On Sunday, in a windy stadium, the Bills scored 30 or more points for the third game in four with Lynn calling the shots, four of the last five overall. For the second week in a row, Lynn put together a run-heavy game plan to compensate for a shaky receiving corps and it worked splendidly.

The Bills rushed 44 times for 312 yards, their most in 24 years. They ran for 164 yards on 21 carries in the first half. A week earlier in LA, they had 148 yards on 14 carries at halftime. That's 312 yards in the first half over the two games.

LeSean McCoy, who wanted Lynn as the OC and has validated it with his play, had more than 100 yards in each of those first halves. He finished with 140 yards on 19 carries and has 587 on the year.

Lynn had backup guard Ryan Groy reporting in constantly as an eligible receiver, giving the Bills six offensive linemen to execute the run game. He rotated his tackles on the direct snap that McCoy ran in for a 12-yard TD to give the Bills a 14-10 lead in the second quarter, a lead
they would never relinquish.

They even used backup quarterback EJ Manuel on a second-and-8, and Manuel kept the ball for 8 and a first down. Taylor ran for 68 yards. Mike Gillislee, who has been used judiciously and to great effect by Lynn, broke a 44-yard TD run.

Tyrod Taylor and the offense had another rough third quarter, mustering only one first down (that by penalty) on their first three possessions. But the defense stifled Kaepernick and Taylor threw a 30-yard TD dart to Justin Hunter late in the quarter for a 24-13 lead.

It was a feeding frenzy from then on. The Bills' defense seems to get stronger as the games go on. Maybe it's because they have so many players (Nickell Robey-Coleman, Lorenzo Alexander, Zach Brown) who have been marginal NFL guys and take nothing for granted.

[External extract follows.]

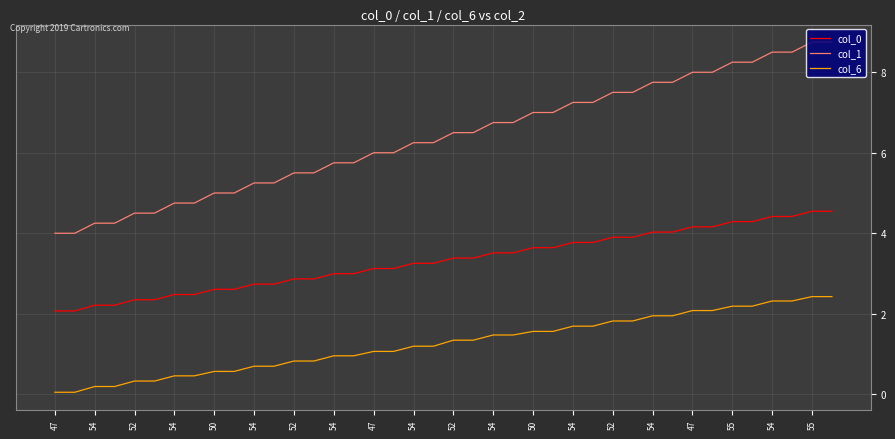

Count the number of categories in the chart.

40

"We have great leadership on this team," said defensive tackle Corbin Bryant. "Our coaches are in there, evaluating tape and doing a great job preparing. We know that we need to focus on every game, one game at a time, and make sure we're doing things right during the week, so on Sunday we can go out and execute on a high level."

Make no mistake, the Niners are a bad football team. They have lost five in a row and given up a 100-yard rusher in each. They might be the worst team in the NFL. Over the last three games, the Bills have beaten a third-string quarterback (Jacoby Brissett) and two marginal starters (Case Keenum, Kaepernick).

But you have to beat the teams you're supposed to beat. The Bills have hurt their playoff chances in recent years by losing to bad teams (Oakland in 2014, the Jaguars last year). If you're a good team, you take care of business against the weak sisters. That's what playoff teams do, and the Bills looked the part.

"Yeah, that is definitely what good teams do," said Kyle Williams. "We were able to withstand their first surge. It's like the last few weeks. The answers are going to be boring. The thing that has won the last few games is our preparation."

This was Ryan's first four-game winning streak since 2010, the year his Jets got to a second straight AFC title game. He used the same model he's using now: Great defense, a highly ranked running game, and an efficient, mistake-free passing game.

That model eventually found its level in New York. How far Rex can take it in Buffalo remains to be seen. But he is proving again that doing it his way can work, at least in the short term. The man deserves a lot of credit for that.

"I know it's boring football," Ryan said, "but we just want to win, whether that means we're going to put it up 30 or 40 times a game or just run the football. Obviously, I'd prefer to run. There's no question about that. Maybe that's the old school in me, but I still think you run the ball to win games.

"We know we need to do a better job of passing it and I thought we did today. The main thing is being efficient."

It's an old-school model, but it looks shiny and new right now. The next four games look pretty daunting. We'll see how the model holds up on the bumpy road ahead.